Perennial Energy Holdings Limited announced that Mr. Lam Chik Shun, Marcus has tendered his resignation as an Executive Director, the Chief Strategy Officer and the authorised representative Governing the Listing of Securities on The Stock Exchange of Hong Kong Limited of the Company with effect from June 1, 2022 due to his desire to devote more time to his personal endeavours. Upon his resignation from the Board, Mr. Lam will cease to be a member of the remuneration committee of the Company with effect from June 1, 2022. Mr. Lam confirmed that he has no disagreement with the Board, and that he is not aware of any matter relating to his resignation that needs to be brought to the attention of the shareholders of the Company.

The Board further announces, pursuant to the corporate succession plan, Mr. Lau Kai Ming will be appointed as an Executive Director, a member of the Remuneration Committee and an Authorised Representative of the Company with effect from June 1, 2022. Mr. Lau, aged 38, joined the Group in March 2021 as the Chief Financial Officer and acts as a director of certain subsidiaries of the Group. Mr. Lau holds a bachelor's degree in Commerce awarded by Curtin University of Technology and Master's degree in science awarded by City University of Hong Kong and Manchester Metropolitan University respectively.

He is a member of each of the Hong Kong Institute of Certified Public Accountants, the CPA Australia, The Hong Kong Chartered Governance Institute, The Chartered Governance Institute and the Chartered Institute of Management Accountants. Mr. Lau has extensive experience in financial management, auditing and company secretarial matters. Prior to joining the Group, he served as the financial controller of a company listed on the Main Board of the Stock Exchange.

As at the date of this announcement, Mr. Lau does not have any interests and short positions in the shares or underlying shares of the Company and its associated corporations. Mr. Lau has entered into a service agreement with the Company for a term of three years commencing from June 1, 2022 until terminated by either party by giving the other not less than one month's notice. He is subject to retirement by rotation and re-election at the next following general meeting or annual general meeting (where applicable) of the Company in accordance with the articles of association of the Company.

He also entered into an employment contract with a subsidiary of the Company in March 2021 for the position of the Chief Financial Officer of the Group.
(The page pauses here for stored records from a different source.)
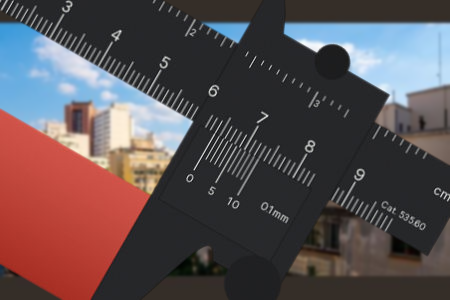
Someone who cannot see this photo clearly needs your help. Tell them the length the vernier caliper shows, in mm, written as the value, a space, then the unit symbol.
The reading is 64.0 mm
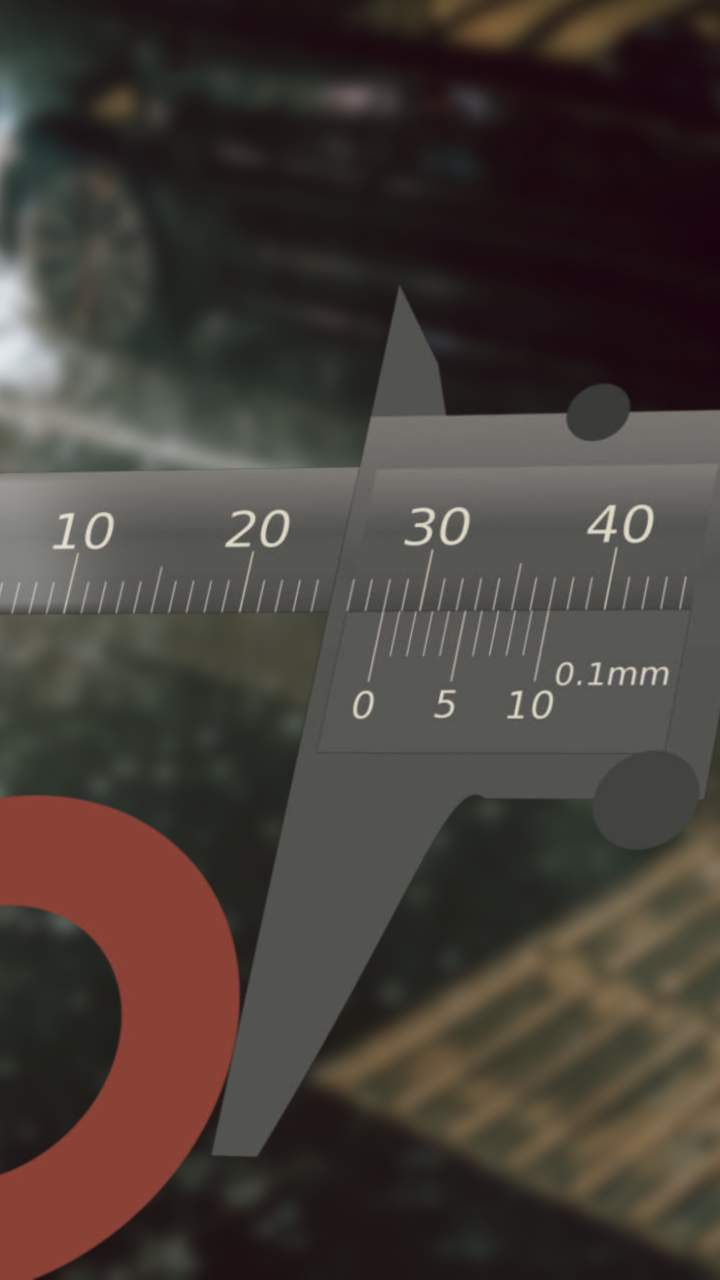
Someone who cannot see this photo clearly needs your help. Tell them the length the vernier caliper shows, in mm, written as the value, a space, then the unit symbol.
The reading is 28.0 mm
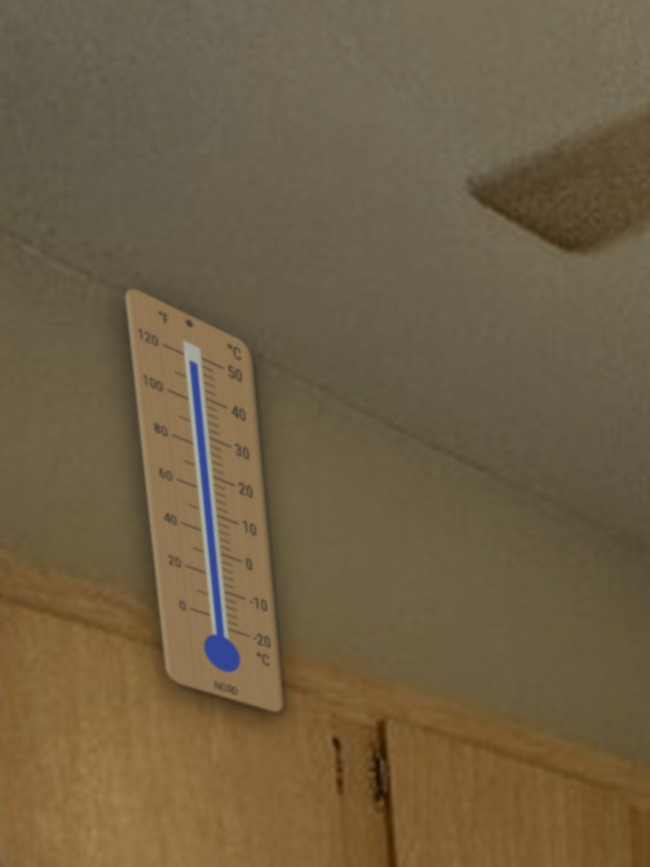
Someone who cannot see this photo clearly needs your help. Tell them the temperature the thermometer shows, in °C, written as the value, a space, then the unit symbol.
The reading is 48 °C
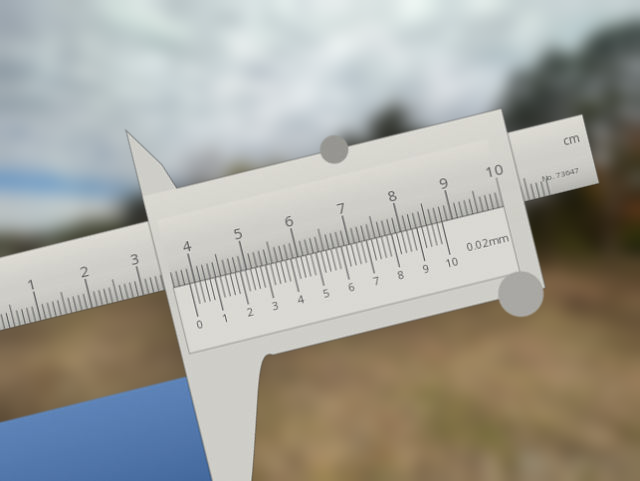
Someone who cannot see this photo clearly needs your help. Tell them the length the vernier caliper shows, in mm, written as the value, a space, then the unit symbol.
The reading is 39.0 mm
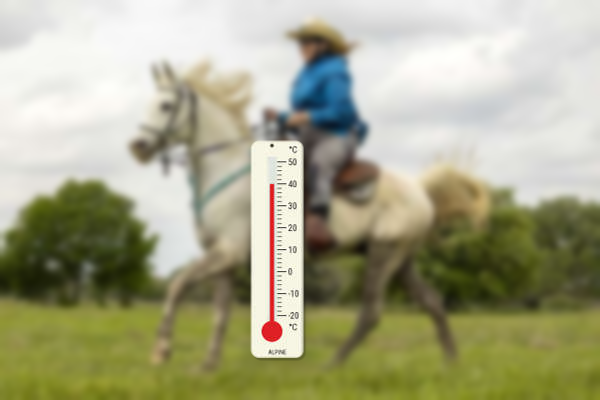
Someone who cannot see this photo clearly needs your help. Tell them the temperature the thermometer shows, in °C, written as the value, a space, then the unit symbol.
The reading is 40 °C
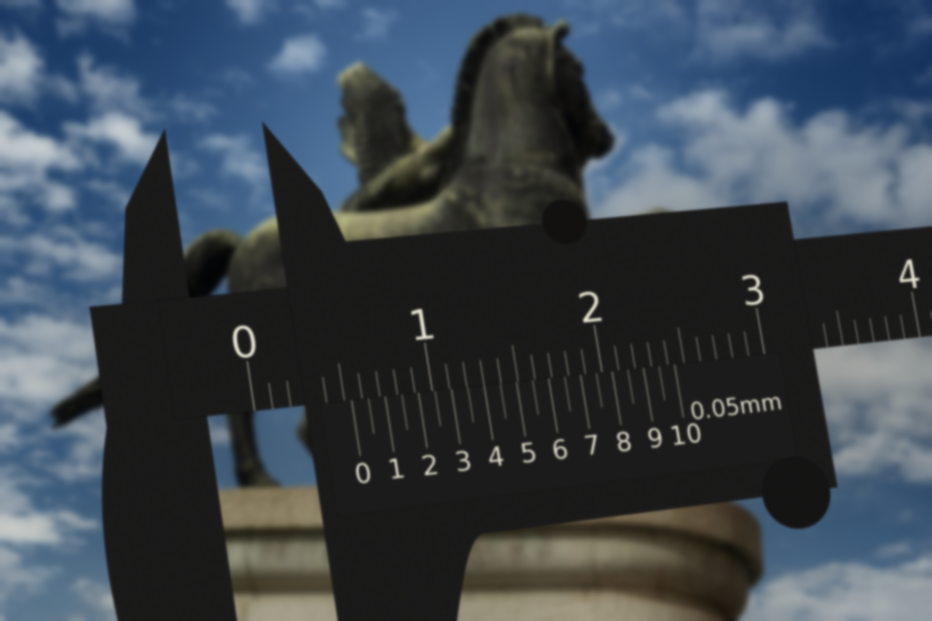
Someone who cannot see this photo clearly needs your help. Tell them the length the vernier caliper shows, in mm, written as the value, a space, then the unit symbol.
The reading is 5.4 mm
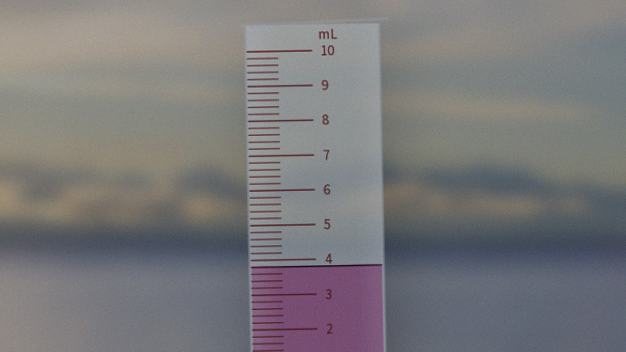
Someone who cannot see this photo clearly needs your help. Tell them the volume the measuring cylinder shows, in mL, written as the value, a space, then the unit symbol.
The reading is 3.8 mL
Pursuant to these agreement and contract, Mr. Lau is entitled to receive a Director's remuneration of HKD 120,000 per annum (exclusive of commission, bonus, housing reimbursement and allowances, and inclusive of Director's fee) from the Company and a salary of HKD 1,080,000 per annum from a subsidiary of the Company, both of which is determined by the Board with reference to his experience, responsibilities, performance and the time devoted to the Group's business and the recommendation of the Remuneration Committee. Mr. Lau does not hold any directorship in other listed companies, the securities of which are listed on any securities market in Hong Kong or overseas in the last three years; Mr. Lau has not previously held any position with any member of the Group and does not hold any other positions with the Company or other members of the Group; Mr. Lau does not have any relationship with any Directors, senior management or substantial or controlling shareholders of the Company; and there is no other information that is required to be disclosed pursuant to Rules 13.51(2)(h) to (v) of the Listing Rules and there are no other matters in relation to his appointment that need to be brought to the attention of the shareholders of the Company.